How many parameters can a smartphone run on-device?

Accepted Answer

Current smartphones run 1-3 billion parameter models natively. Apple's Foundation Model is roughly 3 billion parameters. Google's Gemini Nano ships at 1.8 to 3.25 billion parameters. Developers have also demonstrated running a 400 billion parameter Mixture of Experts model on iPhone 17 Pro, though only 17 billion parameters are active per inference pass.

Question 14

What are the mathematical limits of the transformer architecture?

Accepted Answer

Several recent proofs demonstrate structural constraints. Duman Keles et al. (2023) proved O(n²) attention complexity is a necessary lower bound. Kalai and Vempala (STOC 2024) proved any calibrated language model must hallucinate at a certain rate. Chowdhury (2026) showed the lost-in-the-middle problem is geometric, present at initialization before training. These are not engineering challenges to be fixed with better data.

Question 15

What will replace the transformer architecture?

Accepted Answer

Not a single replacement but a hybrid stack. Over 60% of frontier models already use Mixture of Experts. Production systems like AI21's Jamba, Alibaba's Qwen3-Next, and Microsoft's Phi-4-mini-flash-reasoning blend attention with state space models (Mamba) for 3-10x throughput gains. Diffusion language models like LLaDA offer a wilder alternative, generating text through denoising rather than sequential token prediction.

Question 16

Can AI systems design their own replacement architecture?

Accepted Answer

It is already happening. DeepMind's AlphaEvolve found a 23% kernel speedup inside Gemini's own architecture. Karpathy's AutoResearch discovered about 20 improvements on his own highly-tuned codebase, cutting the metric by 11%. Sakana AI's AI Scientist v2 produced the first AI-authored paper accepted through standard peer review. The timeline from thought experiment to working systems was faster than most expected.

Question 17

Has AI pre-training scaling hit a wall?

Accepted Answer

For dense transformers, evidence points to flattening. OpenAI's Orion model hit GPT-4 performance after just 20% of training, with diminishing returns for the remaining 80%. But test-time compute opened a different axis: inference spending hit $2.3 billion at OpenAI in 2024, 15x training costs. The Densing Law shows capability per parameter doubling every 3.5 months through MoE, distillation, and better data curation.

Question 18

What is the difference between MCP and A2A?

Accepted Answer

MCP is agent-to-tool; A2A is agent-to-agent.

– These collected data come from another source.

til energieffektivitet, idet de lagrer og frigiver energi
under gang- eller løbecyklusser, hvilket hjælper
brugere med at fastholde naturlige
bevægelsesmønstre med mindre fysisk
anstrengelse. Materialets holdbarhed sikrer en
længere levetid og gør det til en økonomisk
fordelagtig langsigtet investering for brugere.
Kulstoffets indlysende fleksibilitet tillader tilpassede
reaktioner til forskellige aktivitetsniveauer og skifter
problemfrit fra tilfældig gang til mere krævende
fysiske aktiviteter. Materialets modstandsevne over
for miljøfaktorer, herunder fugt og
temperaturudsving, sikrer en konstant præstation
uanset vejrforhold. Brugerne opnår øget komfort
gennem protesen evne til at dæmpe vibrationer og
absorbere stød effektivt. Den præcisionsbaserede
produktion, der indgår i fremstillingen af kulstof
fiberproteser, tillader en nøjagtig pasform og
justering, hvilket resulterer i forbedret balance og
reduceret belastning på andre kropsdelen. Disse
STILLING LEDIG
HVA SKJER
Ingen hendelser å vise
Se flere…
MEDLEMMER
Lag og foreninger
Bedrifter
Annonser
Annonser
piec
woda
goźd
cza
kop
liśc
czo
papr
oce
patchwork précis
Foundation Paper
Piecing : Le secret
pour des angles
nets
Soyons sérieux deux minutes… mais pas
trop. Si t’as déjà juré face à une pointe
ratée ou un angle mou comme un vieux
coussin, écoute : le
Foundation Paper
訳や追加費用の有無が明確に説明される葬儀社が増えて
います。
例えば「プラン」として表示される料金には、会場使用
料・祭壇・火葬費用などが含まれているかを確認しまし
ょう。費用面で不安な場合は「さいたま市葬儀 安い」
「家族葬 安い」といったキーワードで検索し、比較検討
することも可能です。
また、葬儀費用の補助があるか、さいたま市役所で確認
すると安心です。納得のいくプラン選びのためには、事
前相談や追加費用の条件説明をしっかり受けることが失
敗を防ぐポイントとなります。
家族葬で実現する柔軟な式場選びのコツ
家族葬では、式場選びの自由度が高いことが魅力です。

MCP connects AI agents to tools and data sources. A2A connects agents to each other for multi-agent collaboration. They operate at different architectural layers and are complementary, not competing.

Question 19

Do I need both MCP and A2A?

Accepted Answer

Start with MCP, then add A2A. For most enterprise deployments, MCP handles tool integration first, then A2A layers on when you need multi-agent coordination across organizational boundaries. AWS, Microsoft, Salesforce, SAP, and IBM already support both protocols.

Question 20

Who governs MCP and A2A?

Accepted Answer

Both are under the Linux Foundation. MCP sits within the Agentic AI Foundation (AAIF), which has 146 member organizations including Anthropic, OpenAI, and Block. A2A has its own governance body with 150+ partner organizations.